As enchentes também mudaram a vida de um casal empreendedor no município de Quebrangulo, localizado a 115 km da capital. Lá, o comércio funciona ao lado do rio e tudo foi por água a baixo. Ivania Maria Cavalcante e José Lopes há seis anos abriram um mercadinho, o Minibox Lopes, no Centro do município. Eles tinham cerca de R$ 300 mil em mercadorias e viram tudo ser levado pela água no trágico 18 de junho. Só a estrutura foi preservada, apesar de alguns danos no teto. “Foi uma sensação horrível. Trabalhamos uma vida toda e em meia hora perdemos tudo”, relembra Ivania.

 

A estimativa do prejuízo foi dada pelo Sebrae (Serviço Brasileiro de Apoio a Micro e Pequenas Empresas) que foi até a região contabilizar as perdas e ofertar curso de capacitação para os pequenos empresários que ainda não tinham passado pelo treinamento.

 

Há 15 anos, o casal resolveu investir no próprio negócio. O modelo dos pais está sendo seguido pelos três filhos. “Trabalhei minha vida inteira para o Estado, mas o salário era de miséria.

 

Acordei e percebi que precisava dá uma vida melhor aos meus filhos. Foi quando resolvi investir no meu próprio negócio. Hoje, cada um dos meus filhos tem o seu”, disse José Lopes acrescentando que a filha tem uma boutique de roupas, o filho um posto de combustível e o outro trabalha com ele no mercadinho. “Desde pequenos ensinei meus filhos a trabalhar, porque é assim que alcançamos nosso objetivo”.

 

Após a enxurrada, no Minibox Lopes, que constituía a principal fonte de renda da família, restou apenas lama, contas a pagar e desesperança. Lopes conta que pensou em desistir, mas foi incentivado pela mãe e pela esposa a continuar. Ele relata que para se reerguer pegou um empréstimo, vendeu alguns bens e teve o apoio de fornecedores que esticaram o parcelamento. “O Governo abriu uma linha de crédito, mas só consegui tirar R$ 32 mil. Então vendemos algum patrimônio. Negociamos com fornecedores que parcelaram nossas dívidas em 12 a 18 meses”, disse ele que precisou de, aproximadamente, R$ 50 mil para recomeçar.

 

Passados dois meses das enchentes, o casal Lopes reabriu as portas. “O processo de recuperação é lento.

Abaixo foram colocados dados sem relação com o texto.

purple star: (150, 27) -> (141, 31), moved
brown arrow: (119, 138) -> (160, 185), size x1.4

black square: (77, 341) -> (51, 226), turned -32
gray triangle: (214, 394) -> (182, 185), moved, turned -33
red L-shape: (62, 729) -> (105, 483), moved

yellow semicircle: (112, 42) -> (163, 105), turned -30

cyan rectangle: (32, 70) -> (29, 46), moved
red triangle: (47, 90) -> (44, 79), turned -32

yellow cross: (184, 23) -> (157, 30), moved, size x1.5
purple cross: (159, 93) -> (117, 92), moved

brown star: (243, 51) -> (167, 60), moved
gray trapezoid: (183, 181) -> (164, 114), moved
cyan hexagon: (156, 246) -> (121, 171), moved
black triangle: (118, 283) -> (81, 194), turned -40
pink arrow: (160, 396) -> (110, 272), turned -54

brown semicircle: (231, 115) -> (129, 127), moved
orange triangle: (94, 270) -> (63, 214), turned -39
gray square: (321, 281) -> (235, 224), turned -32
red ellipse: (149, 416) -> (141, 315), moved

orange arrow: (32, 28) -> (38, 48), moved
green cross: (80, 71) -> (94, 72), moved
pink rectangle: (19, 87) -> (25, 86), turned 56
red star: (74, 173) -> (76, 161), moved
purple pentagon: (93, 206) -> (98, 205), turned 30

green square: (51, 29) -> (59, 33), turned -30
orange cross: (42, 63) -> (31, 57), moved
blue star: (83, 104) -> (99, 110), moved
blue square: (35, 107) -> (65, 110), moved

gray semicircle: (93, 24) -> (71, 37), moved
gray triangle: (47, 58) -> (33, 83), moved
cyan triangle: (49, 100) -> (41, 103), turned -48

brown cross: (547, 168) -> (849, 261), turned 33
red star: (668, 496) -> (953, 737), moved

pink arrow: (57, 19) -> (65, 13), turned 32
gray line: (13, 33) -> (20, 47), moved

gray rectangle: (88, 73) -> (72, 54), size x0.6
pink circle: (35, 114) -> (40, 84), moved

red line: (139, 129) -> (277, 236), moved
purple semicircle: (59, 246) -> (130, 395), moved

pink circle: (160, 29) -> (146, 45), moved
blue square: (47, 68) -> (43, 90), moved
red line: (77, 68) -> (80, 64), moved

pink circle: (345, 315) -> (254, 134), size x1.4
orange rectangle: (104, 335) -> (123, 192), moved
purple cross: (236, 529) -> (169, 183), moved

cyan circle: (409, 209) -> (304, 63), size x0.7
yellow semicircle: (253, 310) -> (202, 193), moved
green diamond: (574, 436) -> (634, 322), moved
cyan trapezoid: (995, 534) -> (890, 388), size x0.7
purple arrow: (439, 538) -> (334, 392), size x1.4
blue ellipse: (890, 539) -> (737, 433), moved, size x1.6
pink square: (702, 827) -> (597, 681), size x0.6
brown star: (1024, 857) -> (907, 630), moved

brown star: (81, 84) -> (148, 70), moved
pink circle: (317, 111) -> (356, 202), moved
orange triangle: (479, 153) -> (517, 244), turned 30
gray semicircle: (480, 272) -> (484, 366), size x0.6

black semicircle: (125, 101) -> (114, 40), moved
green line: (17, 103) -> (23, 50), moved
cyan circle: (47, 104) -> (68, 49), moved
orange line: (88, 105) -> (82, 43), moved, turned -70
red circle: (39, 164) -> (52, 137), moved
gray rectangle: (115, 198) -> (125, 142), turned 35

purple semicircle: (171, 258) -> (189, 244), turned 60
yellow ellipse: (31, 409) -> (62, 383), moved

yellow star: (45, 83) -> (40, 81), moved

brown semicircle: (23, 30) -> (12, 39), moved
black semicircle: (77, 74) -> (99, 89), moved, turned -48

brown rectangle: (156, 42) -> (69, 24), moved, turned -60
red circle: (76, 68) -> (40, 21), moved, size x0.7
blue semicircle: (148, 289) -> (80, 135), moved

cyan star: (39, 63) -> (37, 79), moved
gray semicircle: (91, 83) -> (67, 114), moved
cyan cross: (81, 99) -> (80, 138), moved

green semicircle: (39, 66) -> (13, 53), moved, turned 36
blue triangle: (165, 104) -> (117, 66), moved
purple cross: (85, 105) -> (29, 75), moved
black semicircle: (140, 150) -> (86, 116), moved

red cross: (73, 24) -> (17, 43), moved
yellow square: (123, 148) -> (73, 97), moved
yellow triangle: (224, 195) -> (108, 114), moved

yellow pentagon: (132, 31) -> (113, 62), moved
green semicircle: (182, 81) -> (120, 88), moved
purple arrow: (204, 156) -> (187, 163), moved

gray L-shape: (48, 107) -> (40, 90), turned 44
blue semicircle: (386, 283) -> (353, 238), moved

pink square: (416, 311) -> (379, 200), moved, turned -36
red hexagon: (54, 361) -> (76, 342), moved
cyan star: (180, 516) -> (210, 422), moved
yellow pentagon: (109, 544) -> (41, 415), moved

Apesar dos prejuízos, estamos vencendo!”, comemorou ele.

 

Essas três famílias são exemplo de perseverança e determinação, características que podem fazer a diferença em um empreendimento. Seu José, na sua simplicidade e baixa escolaridade, reconhece que o cliente é o foco principal do negócio. Ronaldo percebeu que poderia ampliar as suas vendas oferecendo mais um tipo de serviço. Ivania admite que a capacitação faz uma enorme diferença para administrar seus negócios. Apesar das adversidades, todos esses empreendedores trabalham com entusiasmo e com amor e, por isso, estão se reerguendo e reconstruindo seus sonhos.